● **Activity**
In the interview transcript below, copy out everything from "SKY NEWS, AM" down to "those various hurdles?".

● **Provided passage**
Start of Block

SKY NEWS, AM AGENDA
WEDNESDAY, 7 MARCH 2018
SUBJECT/S: Adani, Gig economy
KIERAN GILBERT: Let’s go to Ed Husic now, the Shadow Minister for Employment Services. On the broader issue of certainty as Jackson touched on there, and I guess the frustration among some of your colleagues Mr Husic is that Bill Shorten says that it doesn’t stack up environmentally but the environmental approvals given to this particular project have been upheld by none less than the full bench of the Federal Court. That’s the problem here isn’t it, that your colleagues are worried about the risk, well the sovereign risk of having the alternative Prime Minister of the country raising environmental problems when they have already jumped those various hurdles?
ED HUSIC: Well K.G. I always know I’m in for a tough fight interview when you start referring to me as Mr Husic. So Mr Gilbert I’ll answer your question in this way: we have been quite clear, we have said for some time, the project has got to stack up environmentally and economically. We have also said that we will not, we are not in favour of providing tax payer subsidies to support the project. And we have also said we will not be tearing up contracts because that, understandably, brings on the whole concern about sovereign risk.

End of Block

(Extracted page text data)
Start of Block

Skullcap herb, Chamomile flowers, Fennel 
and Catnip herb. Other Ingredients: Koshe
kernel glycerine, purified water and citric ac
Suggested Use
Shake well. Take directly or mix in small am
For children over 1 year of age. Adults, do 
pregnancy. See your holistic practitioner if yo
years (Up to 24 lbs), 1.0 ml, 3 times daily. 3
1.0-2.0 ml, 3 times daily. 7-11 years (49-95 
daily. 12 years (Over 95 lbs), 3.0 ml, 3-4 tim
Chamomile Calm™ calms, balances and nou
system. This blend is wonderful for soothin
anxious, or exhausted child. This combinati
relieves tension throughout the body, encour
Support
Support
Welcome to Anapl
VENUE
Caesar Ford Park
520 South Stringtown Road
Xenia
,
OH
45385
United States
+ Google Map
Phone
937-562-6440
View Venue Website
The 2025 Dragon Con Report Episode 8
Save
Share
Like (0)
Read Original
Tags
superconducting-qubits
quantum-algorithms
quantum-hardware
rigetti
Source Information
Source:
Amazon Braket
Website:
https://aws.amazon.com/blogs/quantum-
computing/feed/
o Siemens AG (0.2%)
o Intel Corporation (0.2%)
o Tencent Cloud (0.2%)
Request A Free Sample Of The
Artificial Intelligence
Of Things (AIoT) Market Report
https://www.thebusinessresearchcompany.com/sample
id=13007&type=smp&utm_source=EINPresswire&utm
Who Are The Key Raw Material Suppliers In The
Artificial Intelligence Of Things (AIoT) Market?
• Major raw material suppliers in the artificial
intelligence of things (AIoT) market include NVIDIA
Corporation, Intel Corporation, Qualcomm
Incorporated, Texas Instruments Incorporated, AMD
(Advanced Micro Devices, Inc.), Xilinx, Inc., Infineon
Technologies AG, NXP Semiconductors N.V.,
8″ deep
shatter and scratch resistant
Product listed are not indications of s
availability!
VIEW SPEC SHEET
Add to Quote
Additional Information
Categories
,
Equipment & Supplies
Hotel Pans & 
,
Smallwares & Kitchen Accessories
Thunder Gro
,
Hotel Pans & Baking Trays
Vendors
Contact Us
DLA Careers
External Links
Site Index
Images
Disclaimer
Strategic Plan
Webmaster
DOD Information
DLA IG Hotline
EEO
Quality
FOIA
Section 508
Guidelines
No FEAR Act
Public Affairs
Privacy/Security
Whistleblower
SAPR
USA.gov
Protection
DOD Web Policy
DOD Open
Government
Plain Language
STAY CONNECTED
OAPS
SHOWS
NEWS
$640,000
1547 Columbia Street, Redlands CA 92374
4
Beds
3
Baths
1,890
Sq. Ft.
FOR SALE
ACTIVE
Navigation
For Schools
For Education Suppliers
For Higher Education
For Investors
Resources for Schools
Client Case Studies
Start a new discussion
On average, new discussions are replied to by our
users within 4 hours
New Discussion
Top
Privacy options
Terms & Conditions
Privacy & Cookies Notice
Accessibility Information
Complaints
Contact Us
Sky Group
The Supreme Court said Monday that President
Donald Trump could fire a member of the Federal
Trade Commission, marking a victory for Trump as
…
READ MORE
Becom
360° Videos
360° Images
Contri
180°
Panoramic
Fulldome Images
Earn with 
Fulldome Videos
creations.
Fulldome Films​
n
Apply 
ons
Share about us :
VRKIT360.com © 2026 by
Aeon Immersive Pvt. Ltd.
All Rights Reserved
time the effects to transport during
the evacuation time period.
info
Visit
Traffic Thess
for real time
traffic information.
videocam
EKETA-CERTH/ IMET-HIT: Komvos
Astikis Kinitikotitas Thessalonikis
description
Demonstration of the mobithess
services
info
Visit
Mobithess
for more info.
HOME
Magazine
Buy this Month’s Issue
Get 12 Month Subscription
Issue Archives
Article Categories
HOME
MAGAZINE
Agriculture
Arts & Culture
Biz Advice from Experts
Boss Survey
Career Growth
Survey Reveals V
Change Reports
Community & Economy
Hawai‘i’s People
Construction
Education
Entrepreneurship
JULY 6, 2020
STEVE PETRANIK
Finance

End of Block

● **Response box**
SKY NEWS, AM AGENDA
WEDNESDAY, 7 MARCH 2018
SUBJECT/S: Adani, Gig economy
KIERAN GILBERT: Let’s go to Ed Husic now, the Shadow Minister for Employment Services. On the broader issue of certainty as Jackson touched on there, and I guess the frustration among some of your colleagues Mr Husic is that Bill Shorten says that it doesn’t stack up environmentally but the environmental approvals given to this particular project have been upheld by none less than the full bench of the Federal Court. That’s the problem here isn’t it, that your colleagues are worried about the risk, well the sovereign risk of having the alternative Prime Minister of the country raising environmental problems when they have already jumped those various hurdles?